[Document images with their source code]
Segment Open
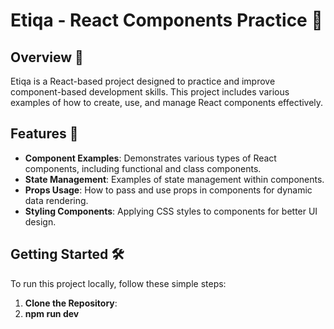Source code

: # Etiqa - React Components Practice 🚀

## Overview 📖
Etiqa is a React-based project designed to practice and improve component-based development skills. This project includes various examples of how to create, use, and manage React components effectively.

## Features 🌟
- **Component Examples**: Demonstrates various types of React components, including functional and class components.
- **State Management**: Examples of state management within components.
- **Props Usage**: How to pass and use props in components for dynamic data rendering.
- **Styling Components**: Applying CSS styles to components for better UI design.

## Getting Started 🛠
To run this project locally, follow these simple steps:

1. **Clone the Repository**:
2. **npm run dev**
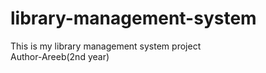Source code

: # library-management-system
This is my library management system project
<br>
Author-Areeb(2nd year)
Segment Closed
Copy all of the data above word for word, leaving out the pictures.

Source code

: # Etiqa - React Components Practice 🚀

## Overview 📖
Etiqa is a React-based project designed to practice and improve component-based development skills. This project includes various examples of how to create, use, and manage React components effectively.

## Features 🌟
- **Component Examples**: Demonstrates various types of React components, including functional and class components.
- **State Management**: Examples of state management within components.
- **Props Usage**: How to pass and use props in components for dynamic data rendering.
- **Styling Components**: Applying CSS styles to components for better UI design.

## Getting Started 🛠
To run this project locally, follow these simple steps:

1. **Clone the Repository**:
2. **npm run dev**
Source code

: # library-management-system
This is my library management system project
<br>
Author-Areeb(2nd year)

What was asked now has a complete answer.